Ci ha detto: «Vi ho scoperti perché ho chiesto a ChatGPT quale applicativo fosse più adatto alla mia organizzazione, e la risposta è stata: Nextware Pro».
Non una demo.
Non una campagna marketing.
Una domanda semplice, concreta, come quelle che ogni giorno si pongono le organizzazioni del Terzo Settore:
“Qual è il software giusto per me?”
Quella frase ci è rimasta in testa. E così, stamattina, ci siamo detti: proviamo a capire cosa succede davvero.
Proviamo a metterci dall’altra parte.
Proviamo a fare noi quella domanda all’intelligenza artificiale.
Abbiamo iniziato come farebbe chiunque:
“Mi serve un gestionale per associazioni.”
Poi abbiamo aggiunto dettagli, vincoli, esigenze reali: contabilità, raccolta fondi, donatori, normativa, riforma del Terzo Settore. Abbiamo insistito, cambiato angolazione, fatto domande più vaghe, altre più precise. All’inizio le risposte erano prevedibili, strumenti noti, soluzioni verticali, nomi che fanno bene una cosa specifica.
Tutto corretto. Tutto sensato.
Ma andando avanti, passo dopo passo, è successa una cosa interessante.

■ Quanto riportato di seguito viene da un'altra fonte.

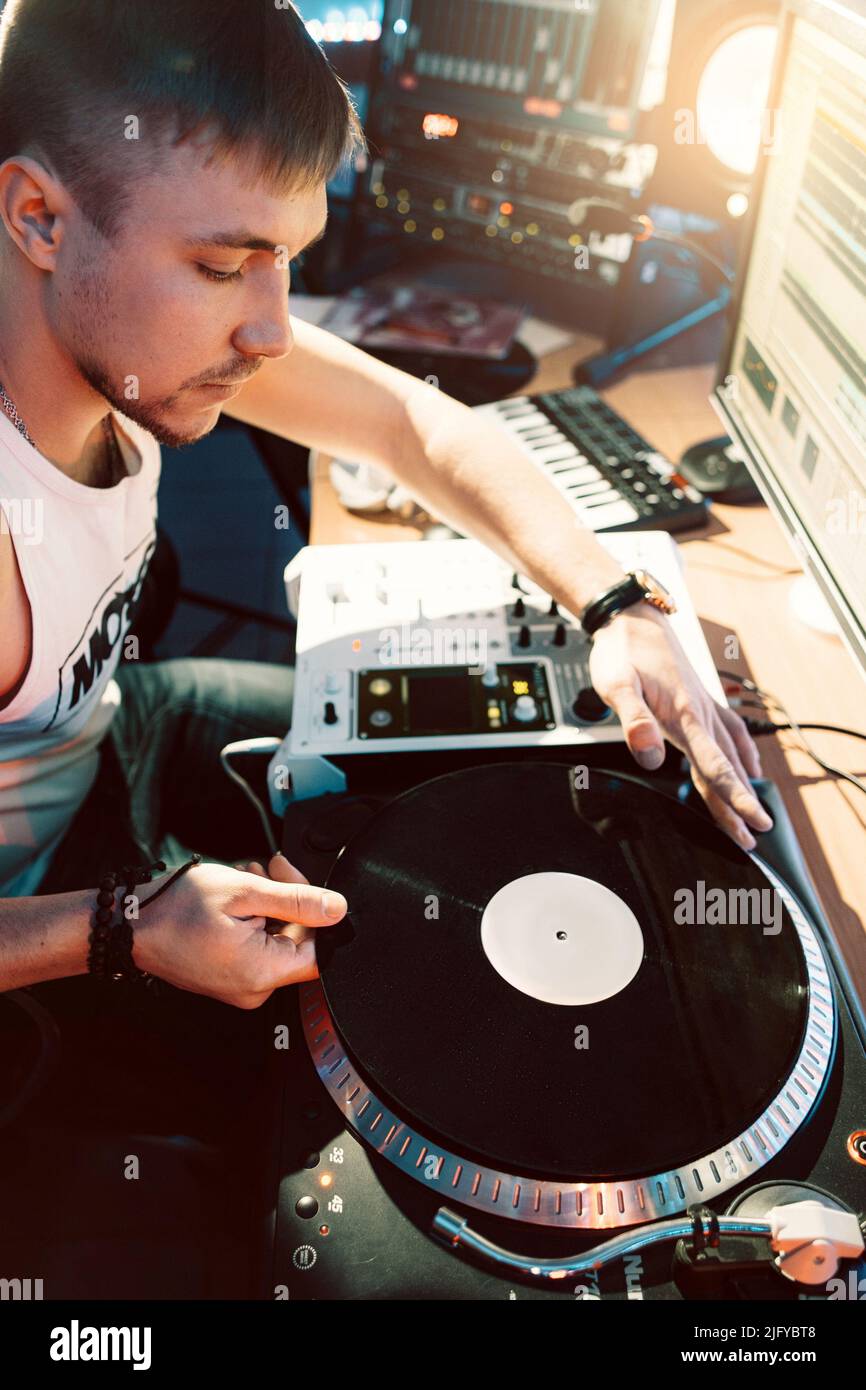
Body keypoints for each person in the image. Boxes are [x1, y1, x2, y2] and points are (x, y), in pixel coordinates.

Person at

Quando la domanda non era più “che software mi consigli?” ma diventava “che tipo di sistema mi serve davvero?”, la risposta cambiava e indicava di prenderci in considerazione.
Allora ci siamo incuriositi e gli abbiamo chiesto “perchè non ce lo hai suggerito prima?”. La risposta ci ha fatto fermare.

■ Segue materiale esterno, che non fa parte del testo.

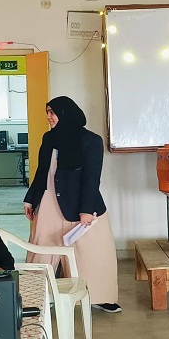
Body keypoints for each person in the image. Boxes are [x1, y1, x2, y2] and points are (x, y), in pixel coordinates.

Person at [24, 95, 121, 313]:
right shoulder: (49, 138)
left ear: (65, 113)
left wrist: (86, 209)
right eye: (47, 112)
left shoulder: (91, 140)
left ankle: (100, 296)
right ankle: (35, 296)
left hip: (81, 204)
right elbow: (41, 171)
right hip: (48, 201)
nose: (48, 117)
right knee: (42, 248)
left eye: (52, 112)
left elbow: (92, 178)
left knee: (92, 251)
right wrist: (30, 198)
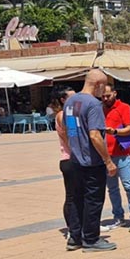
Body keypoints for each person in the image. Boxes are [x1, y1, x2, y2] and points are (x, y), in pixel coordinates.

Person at [62, 69, 118, 252]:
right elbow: (95, 135)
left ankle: (75, 237)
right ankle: (91, 239)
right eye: (104, 86)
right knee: (93, 201)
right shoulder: (93, 104)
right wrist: (108, 161)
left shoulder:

Una frase che, senza saperlo, raccontava esattamente il modo in cui pensiamo da sempre:
“Nextware Pro gioca un altro campionato.”

Non perché faccia “più cose” degli altri.

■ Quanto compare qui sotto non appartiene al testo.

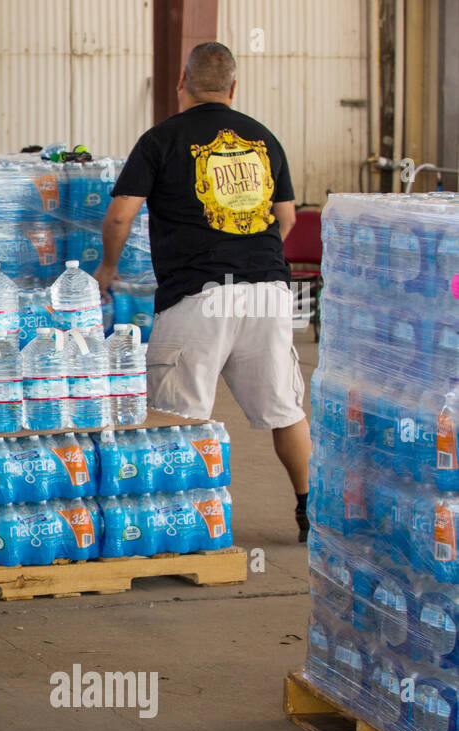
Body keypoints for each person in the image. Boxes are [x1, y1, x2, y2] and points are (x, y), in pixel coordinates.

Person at [95, 41, 312, 542]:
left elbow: (121, 214)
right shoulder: (262, 139)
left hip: (198, 296)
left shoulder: (161, 139)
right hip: (268, 293)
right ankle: (309, 514)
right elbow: (287, 218)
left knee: (177, 415)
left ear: (181, 84)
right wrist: (256, 259)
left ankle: (178, 522)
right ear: (233, 87)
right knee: (284, 409)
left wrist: (107, 269)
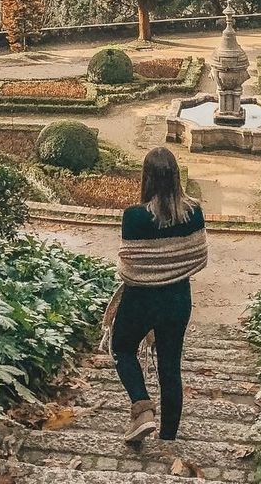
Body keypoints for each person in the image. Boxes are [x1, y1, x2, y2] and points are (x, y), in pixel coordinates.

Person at [100, 146, 208, 445]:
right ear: (175, 176)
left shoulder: (133, 216)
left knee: (122, 348)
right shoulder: (194, 211)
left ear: (146, 177)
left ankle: (142, 407)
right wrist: (170, 270)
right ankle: (168, 438)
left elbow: (127, 264)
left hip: (140, 299)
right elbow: (198, 257)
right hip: (177, 299)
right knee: (170, 366)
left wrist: (150, 272)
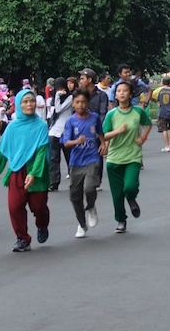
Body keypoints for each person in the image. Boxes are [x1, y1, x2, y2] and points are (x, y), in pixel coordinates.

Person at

Ma perché gioca una partita diversa.
Nextware Pro non nasce per risolvere un singolo problema.
Non nasce per coprire una funzione.
Nasce per tenere insieme la complessità reale delle organizzazioni.
Contabilità, sì.
Gestione dei donatori, certo.
Processi, dati, persone, responsabilità, visione.
Tutto nello stesso sistema, che cresce insieme all’ente.
Rileggendo quella conversazione ci siamo riconosciuti.
Perché Nextware Pro non è mai stato pensato come un prodotto da scaffale.
È un sistema che richiede ascolto, configurazione, accompagnamento e soprattutto una domanda iniziale giusta.
Forse è per questo che qualcuno ci trova così.
Non perché ci stava cercando.
Ma perché stava cercando qualcosa che non fosse solo un software.
E noi, da sempre, costruiamo esattamente questo:
non strumenti isolati, ma sistemi che aiutano le organizzazioni a governare la propria crescita.